Background:

Refugee Day

There is no typical refugee in Lebanon, too

by David Zorn,  2019/09/27

„Refugee!“ A word, which has been on everyone´s lips for years now – since in 2015 hundred thousands of people came to Germany seeking protection. Then „refugee“ stopped to be a distanced technical term used in the news, the consequences of war and the migration movements it caused became visible for everyone. Since then much has been written and reported about refugees, in particular about the largest group in numbers, the war refugees from Syria.

But what kind of human being is a typical refugee and how does his or her life looks like? Does a „typical“ refugee exist at all? David Zorn is responsible for humedica´s refugee work in Lebanon. On the occasion of the Refugee Day he tries to give his personal statement on this topic.

Children in an unofficial tent camp in Lebanon. Photo: Christoph Jorda

2015 - Germany: hundreds of thousands Syrian refugees arrive in Germany. Many of us still remember the pictures taken at the Munich main station, where, on a single day, sometimes more than hundred refugees have been welcomed and distributed swiftly all over Germany. Many refugees had lost everything except the things they could carry. Many travelled alone, separated from their families. Outsiders can only imagine their traumatizing flight experiences. The Germany state could at least cover their basic material needs: an accommodation, clothes and something to eat.

2017 - Beirut in Lebanon, in the living room of my residential community: I do a semester abroad at the French university in Beirut and am just having breakfast, Arabian coffee and bread, with my Syrian housemate Hussein*. Hussein has fled from the Syrian civil war because otherwise he would have died sooner or later, so he says. In Lebanon Syrian refugees do not receive state support, but he enjoys the peace prevailing in the Syrian neighbor country. He accepts every job, which comes his way: no matter if bartending or teaching Arabic. The money is always tight at the end of the month, but somehow he has to get on.

2017 - Beirut in the Lea lecture hall in the Université Saint-Joseph: I am the sole exchange student and together with 20 other students I follow the lecture „International finance market instruments“. Among the students there are two Syrians, Maryam* and Elyssa*. They are here to complete bachelors in macroeconomics. They are wearing expensive clothes and speak fluent English and French. Taking into account that they study at this expensive private university for the entire length to get their bachelor, they are probably a lot better off than me. I can only pay the university fees for one single exchange semester thanks to a scholarship and other sponsoring. They can not go back to Syria. But this does not seem be a major problem for them anyway, both of them have already planned to immigrate to France after their graduation.

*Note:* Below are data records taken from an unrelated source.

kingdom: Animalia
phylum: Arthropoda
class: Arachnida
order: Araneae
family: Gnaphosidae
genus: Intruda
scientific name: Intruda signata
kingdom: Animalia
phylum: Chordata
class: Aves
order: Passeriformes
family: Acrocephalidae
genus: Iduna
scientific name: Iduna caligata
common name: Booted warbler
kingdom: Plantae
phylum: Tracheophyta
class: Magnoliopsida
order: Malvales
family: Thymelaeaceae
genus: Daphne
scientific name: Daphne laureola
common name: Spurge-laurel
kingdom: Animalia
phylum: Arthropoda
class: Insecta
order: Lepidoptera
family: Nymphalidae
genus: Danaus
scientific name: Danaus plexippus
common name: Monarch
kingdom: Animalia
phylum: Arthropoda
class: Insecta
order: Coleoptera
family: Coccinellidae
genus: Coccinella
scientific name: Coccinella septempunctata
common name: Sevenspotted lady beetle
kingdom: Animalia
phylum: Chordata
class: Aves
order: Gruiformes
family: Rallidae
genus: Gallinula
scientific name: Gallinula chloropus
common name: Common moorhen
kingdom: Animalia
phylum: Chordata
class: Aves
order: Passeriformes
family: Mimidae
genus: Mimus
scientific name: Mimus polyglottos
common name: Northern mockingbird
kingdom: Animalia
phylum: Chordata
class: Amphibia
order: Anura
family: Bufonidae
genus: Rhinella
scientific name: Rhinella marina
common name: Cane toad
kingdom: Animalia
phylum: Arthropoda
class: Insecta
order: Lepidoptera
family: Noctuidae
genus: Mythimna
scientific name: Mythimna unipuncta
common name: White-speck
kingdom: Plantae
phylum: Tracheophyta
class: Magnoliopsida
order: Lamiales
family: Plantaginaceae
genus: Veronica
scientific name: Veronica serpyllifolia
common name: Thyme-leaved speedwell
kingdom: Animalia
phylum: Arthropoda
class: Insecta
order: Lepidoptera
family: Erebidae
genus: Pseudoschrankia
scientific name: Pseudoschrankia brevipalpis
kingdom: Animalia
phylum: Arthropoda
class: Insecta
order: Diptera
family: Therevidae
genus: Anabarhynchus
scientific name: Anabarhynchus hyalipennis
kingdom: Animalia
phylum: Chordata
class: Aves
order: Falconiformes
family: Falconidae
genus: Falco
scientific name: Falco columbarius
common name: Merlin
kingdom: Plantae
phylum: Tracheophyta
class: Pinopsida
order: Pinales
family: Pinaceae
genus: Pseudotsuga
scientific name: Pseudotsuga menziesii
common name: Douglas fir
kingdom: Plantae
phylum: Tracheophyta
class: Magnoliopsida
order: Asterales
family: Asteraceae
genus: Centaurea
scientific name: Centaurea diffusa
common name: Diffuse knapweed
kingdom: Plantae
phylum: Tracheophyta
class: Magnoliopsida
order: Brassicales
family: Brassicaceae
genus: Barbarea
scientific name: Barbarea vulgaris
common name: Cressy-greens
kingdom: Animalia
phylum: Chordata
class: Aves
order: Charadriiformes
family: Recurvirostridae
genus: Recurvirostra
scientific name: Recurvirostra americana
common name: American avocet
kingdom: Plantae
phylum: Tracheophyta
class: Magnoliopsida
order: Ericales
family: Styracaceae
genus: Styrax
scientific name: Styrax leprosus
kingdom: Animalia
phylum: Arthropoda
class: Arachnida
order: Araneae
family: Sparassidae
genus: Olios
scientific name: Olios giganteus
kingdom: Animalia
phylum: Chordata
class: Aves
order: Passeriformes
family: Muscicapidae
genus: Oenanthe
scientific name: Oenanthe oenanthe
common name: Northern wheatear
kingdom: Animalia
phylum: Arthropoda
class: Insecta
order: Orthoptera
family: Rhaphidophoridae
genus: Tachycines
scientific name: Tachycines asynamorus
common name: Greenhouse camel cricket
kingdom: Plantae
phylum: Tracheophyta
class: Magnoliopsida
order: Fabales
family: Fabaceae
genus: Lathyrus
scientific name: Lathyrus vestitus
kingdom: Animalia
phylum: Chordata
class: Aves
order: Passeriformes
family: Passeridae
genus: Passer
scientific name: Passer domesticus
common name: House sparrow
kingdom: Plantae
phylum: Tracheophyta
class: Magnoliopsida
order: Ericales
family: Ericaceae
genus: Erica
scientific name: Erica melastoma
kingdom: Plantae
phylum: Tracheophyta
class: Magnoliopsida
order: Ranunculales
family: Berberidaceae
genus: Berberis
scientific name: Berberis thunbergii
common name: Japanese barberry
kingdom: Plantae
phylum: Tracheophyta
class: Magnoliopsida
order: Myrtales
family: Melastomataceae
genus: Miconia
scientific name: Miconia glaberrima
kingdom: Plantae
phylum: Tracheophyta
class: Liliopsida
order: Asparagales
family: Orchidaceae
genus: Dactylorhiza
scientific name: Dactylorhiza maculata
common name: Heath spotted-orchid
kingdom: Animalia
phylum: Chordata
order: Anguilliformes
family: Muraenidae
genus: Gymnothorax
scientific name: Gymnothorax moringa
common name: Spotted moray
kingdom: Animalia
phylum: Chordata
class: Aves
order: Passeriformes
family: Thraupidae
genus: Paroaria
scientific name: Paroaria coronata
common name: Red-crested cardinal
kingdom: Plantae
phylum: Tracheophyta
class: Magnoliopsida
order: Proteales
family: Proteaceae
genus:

Our humedica colleague visits the refugee camp in Lebanon. Photo: humedica

2019 – an unofficial tent camp somewhere in the Bekaa valley in Eastern Lebanon: In the meantime I have started to work for humedica and am responsible for our Lebanon project, which aims to improve the medical care for Syrian refugees. I mainly work at the humedica headquarters in Kaufbeuren, Germany, but I also visit regularly the project on site.

I am sitting with Samira* in her tent. She has fled with her family from Syria and now lives in the Syrian-Lebanese border region. Full of gratitude, she tells me of her luck to work as a volunteer health multiplicator in the unofficial tent camps. She visits other refugees in the camps and provides medical services such as blood pressure measurements. She also passes on her knowledge to other female health multiplicators, who train small groups of tent camp inhabitants in different medical topics. This work offers her the possibility to serve the refugee community and to do something worthwhile. As a woman, this also gives her the possibility to leave the camp from time to time.

Regularly, humedica practitioners work in the camps. Photo: Christoph Jorda

The living conditions in the camps are precarious. The refugees live in tents instead of solid houses. Hygiene conditions and power supply are challenging. In the winter, the situation becomes even more dramatic due to snowfall and rain. They long to return home, to Syria, but the ongoing war and the destruction of the country´s infrastructure render this impossible.

Well now, who is a typical refugee?

The answer is: there is no “typical“ refugee. The fates are as manifold as the people themselves. Behind the enormous refugee numbers individual people are hidden with completely diverse lives and stories. The one thing they have in common: they can not live at home. But their needs are all different.

Since 2012humedica supports the most needy Syrian refugees in the Lebanon. At the moment we help to ensure the health care for both Syrian refugees in the unofficial tent camps and indigent Lebanese. We support local health stations and offer medical help in our mobile clinic on site. We do not only treat physical injuries, we also offer psychological help for the often forgotten mental suffering of those, who had to run from war and destruction.

The already precarious living conditions in the camps get worse in the winter due to snowfall and rain. Photo: humedica

2019 – once again in the Bekaa valley, this time in the humedica accommodation: nobody knows when the war will be over and when the refugees will be able to return. We all, employees of humanitarian organizations, receiving countries and, above all, the refugees, hope that this will not take too long. Then, on that all the international helpers agree, we will go to Syria to support the reconstruction. Until then, we continue to work side by side with the refugees in Lebanon.